MF Investing ~ frequent discussions
- Jayesh Gala

- May 26, 2018
- 3 min read

One of the things that I like most about my field of work is to able to interact with people from such diverse walks of life. In this blog post I would be sharing few interactions on investing with clients / prospective clients.
"One of the funds in our portfolio is lagging, why don't we switch it? Have come across a 5 star rated top performing Mutual Fund Scheme, I think we should shift into it!"
Hmm... OK. Have you ever been stuck in traffic, particularly in the lane that's not moving? You see other people switch lane and are frustrated by lack of progress. So you switch lane. No sooner you do that, your earlier lane starts moving and the current one comes to a halt!
This is exactly what happens when we try to chase the top performer every year. History shows that those who constantly 'change lanes' to years top performer don't keep up with overall average returns in long run. We should never chase hot fund. Don't worry if there is periodic under performance from time to time. However if an investment is consistently lagging or under performing for periods at length, we would review it.
"I understand the I have started investing for financial goal 15 years ahead, but its difficult to see investment portfolio worth go up and down"
Just imagine, your mutual fund portfolio as a tree!
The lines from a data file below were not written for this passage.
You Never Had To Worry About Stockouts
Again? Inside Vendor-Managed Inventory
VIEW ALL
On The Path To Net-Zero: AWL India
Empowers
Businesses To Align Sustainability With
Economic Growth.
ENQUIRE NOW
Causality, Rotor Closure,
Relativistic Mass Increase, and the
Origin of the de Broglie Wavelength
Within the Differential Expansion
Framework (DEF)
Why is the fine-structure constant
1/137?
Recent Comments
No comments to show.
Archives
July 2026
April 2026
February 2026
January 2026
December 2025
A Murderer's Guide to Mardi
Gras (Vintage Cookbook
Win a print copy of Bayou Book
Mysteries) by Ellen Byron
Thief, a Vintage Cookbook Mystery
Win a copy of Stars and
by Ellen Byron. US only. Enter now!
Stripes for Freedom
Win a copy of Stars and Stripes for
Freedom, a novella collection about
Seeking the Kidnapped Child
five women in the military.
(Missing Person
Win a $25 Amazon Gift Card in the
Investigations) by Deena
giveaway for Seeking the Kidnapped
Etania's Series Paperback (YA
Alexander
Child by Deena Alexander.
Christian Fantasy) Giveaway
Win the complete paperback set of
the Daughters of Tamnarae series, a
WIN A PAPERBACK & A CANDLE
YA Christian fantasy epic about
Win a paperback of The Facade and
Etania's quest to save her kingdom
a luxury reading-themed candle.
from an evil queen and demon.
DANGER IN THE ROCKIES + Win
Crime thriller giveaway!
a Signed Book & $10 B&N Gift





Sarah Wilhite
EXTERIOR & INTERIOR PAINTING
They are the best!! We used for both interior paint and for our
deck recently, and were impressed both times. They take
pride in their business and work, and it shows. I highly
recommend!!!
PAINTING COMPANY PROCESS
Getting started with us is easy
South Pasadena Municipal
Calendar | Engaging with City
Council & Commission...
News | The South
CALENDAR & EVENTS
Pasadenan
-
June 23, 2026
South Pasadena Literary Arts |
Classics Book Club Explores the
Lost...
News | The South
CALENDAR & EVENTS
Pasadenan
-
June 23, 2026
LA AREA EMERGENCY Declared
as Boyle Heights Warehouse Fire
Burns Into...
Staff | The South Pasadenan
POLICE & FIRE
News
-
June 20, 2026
Just as seasonality will effect the tree, cycles effect equity. There would be times when new buds of opportunity would appear, there would be times when tree would bear fruits and ready for harvest. There would also be times when it would be barren, this is time when patience is most required. Let time pass, season would change and new growth would appear.
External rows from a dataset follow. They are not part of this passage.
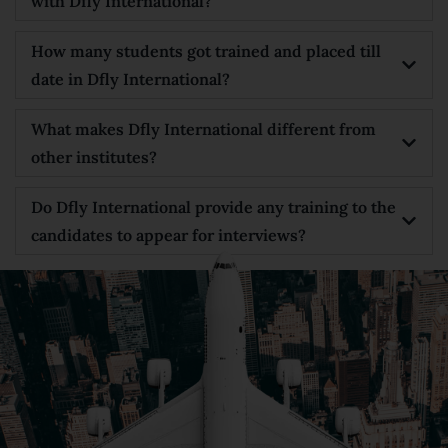
with Dfly International?
How many students got trained and placed till
date in Dfly International?
What makes Dfly International different from
other institutes?
Do Dfly International provide any training to the
candidates to appear for interviews?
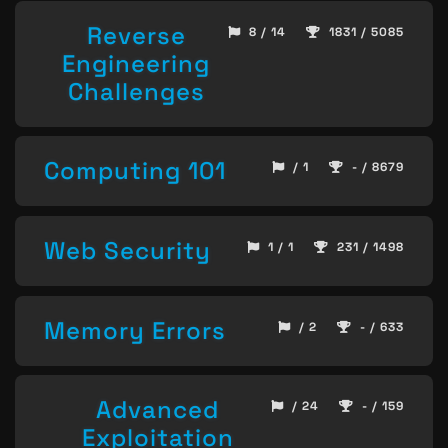
Reverse
8 / 14
1831 / 5085
Engineering
Challenges
Computing 101
/ 1
- / 8679
Web Security
1 / 1
231 / 1498
Memory Errors
/ 2
- / 633
Advanced
/ 24
- / 159
Exploitation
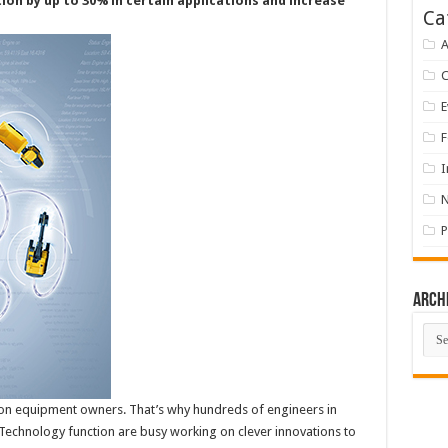
ion by up to 30% in certain applications and increase
Ca
A
E
F
I
P
Arch
Arch
uction equipment owners. That’s why hundreds of engineers in
 Technology function are busy working on clever innovations to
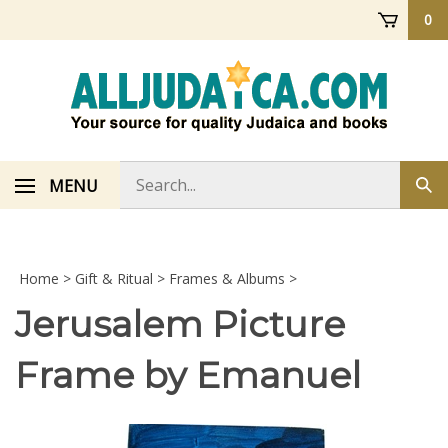
Skip
0
to
content
Search
MENU
Sub
store
sea
Home
>
Gift & Ritual
>
Frames & Albums
>
Jerusalem Picture
Frame by Emanuel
I view your portfolio as a tree! My job is assisting you in understanding, when to water it (buy new investment), when to harvest(sell), when to fertilize it(buy) and when to prune (sell). With patience and care the tree would grown strong and fruitful.
"So much ads in media, that I can invest in mutual funds directly. Mutual funds direct schemes are cheaper by almost 0.75- 1.00%, why invest through you?"
True, that is a valid question. Let me try to answer that. Just imagine, that you are planning to go on a distant trip. You are offered an opportunity to fly to your destination with two options. You can select either of those.
In first option your airplane would be flown by experienced pilot. He has 10000+ hours of flying experience and is paid to do his job. Second option is that you fly the airplane yourself! There would be auto pilot and also computer that would tell you everything you need to know about flying for free.
Most people would choose to fly in airplane with a professional pilot, what would you do?
Information is available everywhere for free this days, what you pay is for experience. I have been around in markets for 15+ years, have seen bad weather and know how to make safe landing in them too :)
Disclaimer :- All investments are subject to the financial and market risk. Investors should re-assess information provided herein before investing. Mutual Funds are subject to market risk. Past performance may not be sustained in future.